-- start RECORD EXTRACTS --

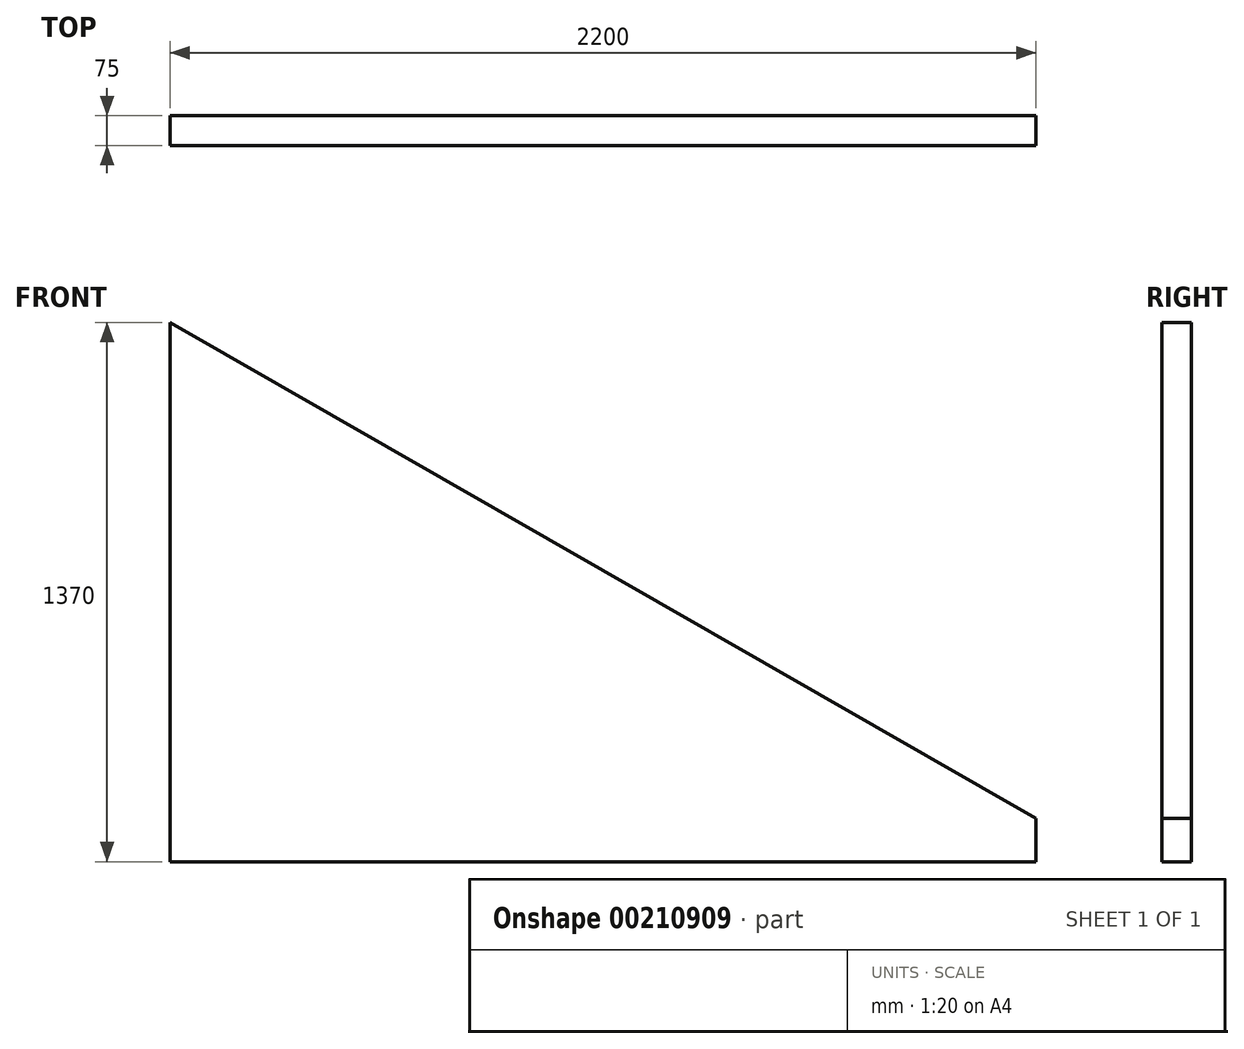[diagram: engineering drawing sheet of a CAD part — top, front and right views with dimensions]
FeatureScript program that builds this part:
annotation { "Feature Type Name" : "Feature", "Feature Type Description" : "" }
export const myFeature = defineFeature(function(context is Context, id is Id, definition is map)
    precondition{}
    {
        {
            var Q0;
            Q0=qCreatedBy(makeId("Front.planeOp"),FACE);
            var sketch = newSketch(context, id + "F0", { "sketchPlane" : qUnion([Q0])});
            skLineSegment(sketch, "E0.bottom", {"start": v(0, 0) * mm, "end": v(2200, 0) * mm});
            skLineSegment(sketch, "E0.right", {"start": v(2200, 0) * mm, "end": v(2200, 110) * mm});
            skLineSegment(sketch, "E1", {"start": v(0, 1370) * mm, "end": v(2200, 110) * mm});
            skLineSegment(sketch, "E2", {"start": v(0, 0) * mm, "end": v(0, 1370) * mm});
            skSolve(sketch);
        }
        {
            var Q0;
            Q0=makeQuery(id+"F0.imprint","IMPRINT",FACE,{"disambiguationData":[TD([[makeQuery(id+"F0.imprint","IMPRINT",EDGE,{"derivedFrom":sQuery(id+"F0.wireOp",EDGE,"E0.bottom")}),1.0]])]});
            extrude(context, id + "F1", {"entities" : qUnion([Q0]), "depth" : 75 * mm});
        }
    });
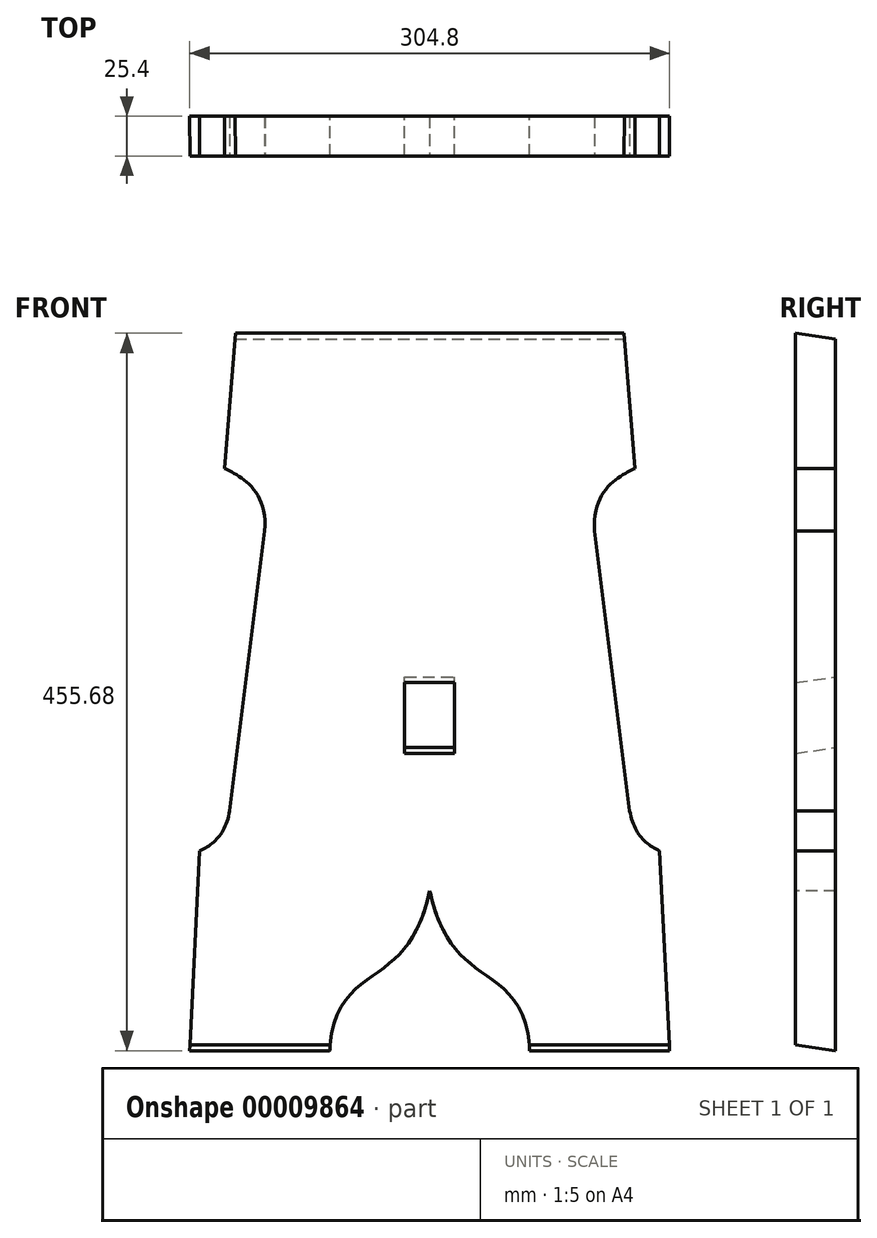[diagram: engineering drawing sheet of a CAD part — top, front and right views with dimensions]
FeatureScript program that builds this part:
annotation { "Feature Type Name" : "Feature", "Feature Type Description" : "" }
export const myFeature = defineFeature(function(context is Context, id is Id, definition is map)
    precondition{}
    {
        {
            var Q0;
            Q0=qCreatedBy(makeId("Front.planeOp"),FACE);
            var sketch = newSketch(context, id + "F0", { "sketchPlane" : qUnion([Q0])});
            skLineSegment(sketch, "E0.bottom", {"start": v(-152.4, 227.84) * mm, "end": v(152.4, 227.84) * mm});
            skLineSegment(sketch, "E0.top", {"start": v(-152.4, -227.84) * mm, "end": v(152.4, -227.84) * mm});
            skLineSegment(sketch, "E0.left", {"start": v(-152.4, 227.84) * mm, "end": v(-152.4, -227.84) * mm});
            skLineSegment(sketch, "E0.right", {"start": v(152.4, 227.84) * mm, "end": v(152.4, -227.84) * mm});
            skSolve(sketch);
        }
        {
            var Q0;
            Q0=makeQuery(id+"F0.imprint","IMPRINT",FACE,{"disambiguationData":[TD([[makeQuery(id+"F0.imprint","IMPRINT",EDGE,{"derivedFrom":sQuery(id+"F0.wireOp",EDGE,"E0.bottom")}),-1.0]])]});
            extrude(context, id + "F1", {"entities" : qUnion([Q0]), "depth" : 25.4 * mm});
        }
        {
            var Q0;
            Q0=makeQuery(id+"F1.opExtrude","CAP_FACE",FACE,{"disambiguationData":[OSD([sQuery(id+"F0.wireOp",EDGE,"E0.bottom"),sQuery(id+"F0.wireOp",EDGE,"E0.top"),sQuery(id+"F0.wireOp",EDGE,"E0.left"),sQuery(id+"F0.wireOp",EDGE,"E0.right")])],"isStart":false});
            var sketch = newSketch(context, id + "F2", { "sketchPlane" : qUnion([Q0])});
            skLineSegment(sketch, "E1.0.0", {"start": v(152.4, 227.84) * mm, "end": v(-152.4, 227.84) * mm});
            skLineSegment(sketch, "E1.0.1", {"start": v(-152.4, 227.84) * mm, "end": v(-152.4, -227.84) * mm});
            skLineSegment(sketch, "E1.0.2", {"start": v(-152.4, -227.84) * mm, "end": v(152.4, -227.84) * mm});
            skLineSegment(sketch, "E1.0.3", {"start": v(152.4, -227.84) * mm, "end": v(152.4, 227.84) * mm});
            skPoint(sketch, "E2", {"position": v(-63.5, -227.84) * mm});
            skPoint(sketch, "E3", {"position": v(0, -126.24) * mm});
            skPoint(sketch, "E4", {"position": v(-146.05, -100.84) * mm});
            skFitSpline(sketch, "E5", {"points": [v(0, -126.24) * mm, v(-31.75, -177.04) * mm, v(-63.5, -227.84) * mm], "startDerivative": vector(-39.59, -178.43) * mm, "endDerivative": vector(-7.4, -191.1) * mm});
            skLineSegment(sketch, "E6", {"start": v(0, 227.84) * mm, "end": v(0, -227.84) * mm, "construction": true});
            skFitSpline(sketch, "E7.0.MirrorCS", {"points": [v(0, -126.24) * mm, v(31.75, -177.04) * mm, v(63.5, -227.84) * mm], "startDerivative": vector(39.59, -178.43) * mm, "endDerivative": vector(7.4, -191.1) * mm});
            skLineSegment(sketch, "E8", {"start": v(-146.05, -100.84) * mm, "end": v(-152.4, -227.84) * mm});
            skLineSegment(sketch, "E9.0.MirrorCS", {"start": v(146.05, -100.84) * mm, "end": v(152.4, -227.84) * mm});
            skPoint(sketch, "E10", {"position": v(-127, -75.44) * mm});
            skPoint(sketch, "E11", {"position": v(-114.3, 26.16) * mm});
            skLineSegment(sketch, "E12", {"start": v(-127, -75.44) * mm, "end": v(-114.3, 26.16) * mm});
            skLineSegment(sketch, "E13", {"start": v(-114.3, 26.16) * mm, "end": v(-104.78, 102.36) * mm});
            skFitSpline(sketch, "E14", {"points": [v(-146.05, -100.84) * mm, v(-127, -75.44) * mm], "startDerivative": vector(28.37, 12.36) * mm, "endDerivative": vector(7.56, 42.49) * mm});
            skPoint(sketch, "E15", {"position": v(-104.78, 102.36) * mm});
            skPoint(sketch, "E16", {"position": v(-114.3, 127.76) * mm});
            skPoint(sketch, "E17", {"position": v(-127, 140.46) * mm});
            skFitSpline(sketch, "E18", {"points": [v(-104.78, 102.36) * mm, v(-130.25, 142.06) * mm], "startDerivative": vector(7.33, 82.79) * mm, "endDerivative": vector(-20.35, 10.96) * mm});
            skLineSegment(sketch, "E19", {"start": v(-130.25, 142.06) * mm, "end": v(-123.47, 227.84) * mm});
            skLineSegment(sketch, "E20.0.MirrorCS", {"start": v(130.25, 142.06) * mm, "end": v(123.47, 227.84) * mm});
            skFitSpline(sketch, "E21.0.MirrorCS", {"points": [v(104.78, 102.36) * mm, v(130.25, 142.06) * mm], "startDerivative": vector(-7.33, 82.79) * mm, "endDerivative": vector(20.35, 10.96) * mm});
            skLineSegment(sketch, "E22.0.MirrorCS", {"start": v(114.3, 26.16) * mm, "end": v(104.77, 102.36) * mm});
            skLineSegment(sketch, "E23.0.MirrorCS", {"start": v(127, -75.44) * mm, "end": v(114.3, 26.16) * mm});
            skFitSpline(sketch, "E24.0.MirrorCS", {"points": [v(146.05, -100.84) * mm, v(127, -75.44) * mm], "startDerivative": vector(-28.37, 12.36) * mm, "endDerivative": vector(-7.56, 42.49) * mm});
            skSolve(sketch);
        }
        {
            var Q0;
            {var subQ1=sQuery(id+"F2.wireOp",EDGE,"E1.0.1");Q0=makeQuery(id+"F2.imprint","IMPRINT",FACE,{"disambiguationData":[TD([[makeQuery(id+"F2.imprint","IMPRINT",EDGE,{"derivedFrom":subQ1}),1.0]])]});}
            var Q1;
            {var subQ1=sQuery(id+"F2.wireOp",EDGE,"E5");Q1=makeQuery(id+"F2.imprint","IMPRINT",FACE,{"disambiguationData":[TD([[makeQuery(id+"F2.imprint","IMPRINT",EDGE,{"derivedFrom":subQ1}),1.0]])]});}
            var Q2;
            {var subQ1=sQuery(id+"F2.wireOp",EDGE,"E1.0.3");Q2=makeQuery(id+"F2.imprint","IMPRINT",FACE,{"disambiguationData":[TD([[makeQuery(id+"F2.imprint","IMPRINT",EDGE,{"derivedFrom":subQ1}),-1.0]])]});}
            extrude(context, id + "F3", {"entities" : qUnion([Q0, Q1, Q2]), "operationType" : NewBodyOperationType.REMOVE, "endBound" : BoundingType.THROUGH_ALL, "oppositeDirection" : true, "depth" : 25.4 * mm});
        }
        {
            var Q0;
            Q0=qCreatedBy(makeId("Right.planeOp"),FACE);
            cPlane(context, id + "F4", {"entities" : qUnion([Q0]), "cplaneType" : CPlaneType.OFFSET, "offset" : 152.4 * mm, "width" : 152.4 * mm, "height" : 152.4 * mm});
        }
        {
            var Q0;
            Q0=qCreatedBy(id+"F4.planeOp",FACE);
            var sketch = newSketch(context, id + "F5", { "sketchPlane" : qUnion([Q0])});
            skLineSegment(sketch, "E25.0.0", {"start": v(0, -100.84) * mm, "end": v(-25.4, -100.84) * mm});
            skLineSegment(sketch, "E25.0.1", {"start": v(-25.4, -100.84) * mm, "end": v(-25.4, -227.84) * mm});
            skLineSegment(sketch, "E25.0.2", {"start": v(-25.4, -227.84) * mm, "end": v(0, -227.84) * mm});
            skLineSegment(sketch, "E25.0.3", {"start": v(0, -227.84) * mm, "end": v(0, -100.84) * mm});
            skLineSegment(sketch, "E26", {"start": v(0, -227.84) * mm, "end": v(-25.4, -224.08) * mm});
            skLineSegment(sketch, "E27.0.0", {"start": v(0, 142.06) * mm, "end": v(0, 227.84) * mm});
            skLineSegment(sketch, "E27.0.1", {"start": v(0, 227.84) * mm, "end": v(-25.4, 227.84) * mm});
            skLineSegment(sketch, "E27.0.2", {"start": v(-25.4, 227.84) * mm, "end": v(-25.4, 142.06) * mm});
            skLineSegment(sketch, "E27.0.3", {"start": v(-25.4, 142.06) * mm, "end": v(0, 142.06) * mm});
            skLineSegment(sketch, "E28", {"start": v(-25.4, 227.84) * mm, "end": v(0, 224.08) * mm});
            skSolve(sketch);
        }
        {
            var Q0;
            {var subQ1=sQuery(id+"F5.wireOp",EDGE,"E27.0.1");Q0=makeQuery(id+"F5.imprint","IMPRINT",FACE,{"disambiguationData":[TD([[makeQuery(id+"F5.imprint","IMPRINT",EDGE,{"derivedFrom":subQ1}),1.0]])]});}
            var Q1;
            {var subQ1=sQuery(id+"F5.wireOp",EDGE,"E25.0.2");Q1=makeQuery(id+"F5.imprint","IMPRINT",FACE,{"disambiguationData":[TD([[makeQuery(id+"F5.imprint","IMPRINT",EDGE,{"derivedFrom":subQ1}),1.0]])]});}
            extrude(context, id + "F6", {"entities" : qUnion([Q0, Q1]), "operationType" : NewBodyOperationType.REMOVE, "endBound" : BoundingType.THROUGH_ALL, "oppositeDirection" : true, "depth" : 25.4 * mm});
        }
        {
            var Q0;
            Q0=qCreatedBy(makeId("Right.planeOp"),FACE);
            var sketch = newSketch(context, id + "F7", { "sketchPlane" : qUnion([Q0])});
            skLineSegment(sketch, "E29", {"start": v(0, 0) * mm, "end": v(-9.74, 65.82) * mm});
            skLineSegment(sketch, "E30", {"start": v(0, 0) * mm, "end": v(-25, 0) * mm, "construction": true});
            skSolve(sketch);
        }
        {
            var Q0;
            Q0=sQuery(id+"F7.wireOp",EDGE,"E29");
            cPlane(context, id + "F8", {"entities" : qUnion([Q0]), "cplaneType" : CPlaneType.LINE_ANGLE, "offset" : 152.4 * mm, "angle" : 90 * degree, "width" : 152.4 * mm, "height" : 152.4 * mm});
        }
        {
            var Q0;
            Q0=qCreatedBy(id+"F8.planeOp",FACE);
            cPlane(context, id + "F9", {"entities" : qUnion([Q0]), "cplaneType" : CPlaneType.OFFSET, "offset" : 25.4 * mm, "width" : 152.4 * mm, "height" : 152.4 * mm});
        }
        {
            var Q0;
            Q0=qCreatedBy(id+"F9.planeOp",FACE);
            var sketch = newSketch(context, id + "F10", { "sketchPlane" : qUnion([Q0])});
            skLineSegment(sketch, "E31.0.0", {"start": v(130.25, 140.53) * mm, "end": v(123.77, 221.66) * mm});
            skLineSegment(sketch, "E31.0.1", {"start": v(123.77, 221.66) * mm, "end": v(-123.77, 221.66) * mm});
            skLineSegment(sketch, "E31.0.2", {"start": v(-123.77, 221.66) * mm, "end": v(-130.25, 140.53) * mm});
            skFitSpline(sketch, "E31.0.3", {"points": [v(-130.25, 140.53) * mm, v(-123.47, 136.92) * mm, v(-102.33, 128.56) * mm, v(-104.78, 101.26) * mm]});
            skLineSegment(sketch, "E31.0.4", {"start": v(-104.77, 101.26) * mm, "end": v(-127, -74.62) * mm});
            skFitSpline(sketch, "E31.0.5", {"points": [v(-127, -74.62) * mm, v(-129.52, -88.63) * mm, v(-136.6, -95.67) * mm, v(-146.05, -99.75) * mm]});
            skLineSegment(sketch, "E31.0.6", {"start": v(-146.05, -99.75) * mm, "end": v(-152.4, -225.38) * mm});
            skLineSegment(sketch, "E31.0.7", {"start": v(-152.4, -225.38) * mm, "end": v(-63.5, -225.38) * mm});
            skFitSpline(sketch, "E31.0.8", {"points": [v(-63.5, -225.38) * mm, v(-62.27, -193.88) * mm, v(-29.07, -176.17) * mm, v(-6.6, -154.3) * mm, v(0, -124.88) * mm]});
            skFitSpline(sketch, "E31.0.9", {"points": [v(0, -124.88) * mm, v(6.6, -154.3) * mm, v(29.07, -176.17) * mm, v(62.27, -193.88) * mm, v(63.5, -225.38) * mm]});
            skLineSegment(sketch, "E31.0.10", {"start": v(63.5, -225.38) * mm, "end": v(152.4, -225.38) * mm});
            skLineSegment(sketch, "E31.0.11", {"start": v(152.4, -225.38) * mm, "end": v(146.05, -99.75) * mm});
            skFitSpline(sketch, "E31.0.12", {"points": [v(146.05, -99.75) * mm, v(136.6, -95.67) * mm, v(129.52, -88.63) * mm, v(127, -74.62) * mm]});
            skLineSegment(sketch, "E31.0.13", {"start": v(127, -74.62) * mm, "end": v(104.78, 101.26) * mm});
            skFitSpline(sketch, "E31.0.14", {"points": [v(104.78, 101.26) * mm, v(102.33, 128.56) * mm, v(123.47, 136.92) * mm, v(130.25, 140.53) * mm]});
            skLineSegment(sketch, "E32.bottom", {"start": v(-15.88, 9.57) * mm, "end": v(15.88, 9.57) * mm});
            skLineSegment(sketch, "E32.top", {"start": v(-15.87, -34.88) * mm, "end": v(15.88, -34.88) * mm});
            skLineSegment(sketch, "E32.left", {"start": v(-15.88, 9.57) * mm, "end": v(-15.87, -34.88) * mm});
            skLineSegment(sketch, "E32.right", {"start": v(15.88, 9.57) * mm, "end": v(15.88, -34.88) * mm});
            skSolve(sketch);
        }
        {
            var Q0;
            Q0=makeQuery(id+"F10.imprint","IMPRINT",FACE,{"disambiguationData":[TD([[makeQuery(id+"F10.imprint","IMPRINT",EDGE,{"derivedFrom":sQuery(id+"F10.wireOp",EDGE,"E32.bottom")}),-1.0]])]});
            extrude(context, id + "F11", {"entities" : qUnion([Q0]), "operationType" : NewBodyOperationType.REMOVE, "endBound" : BoundingType.THROUGH_ALL, "oppositeDirection" : true, "depth" : 25.4 * mm});
        }
    });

-- end RECORD EXTRACTS --

Tally the lines of the records above that contain the string "BoundingType", matching case exactly, and reply with the number alone.

• EXERCISE ANSWER: 3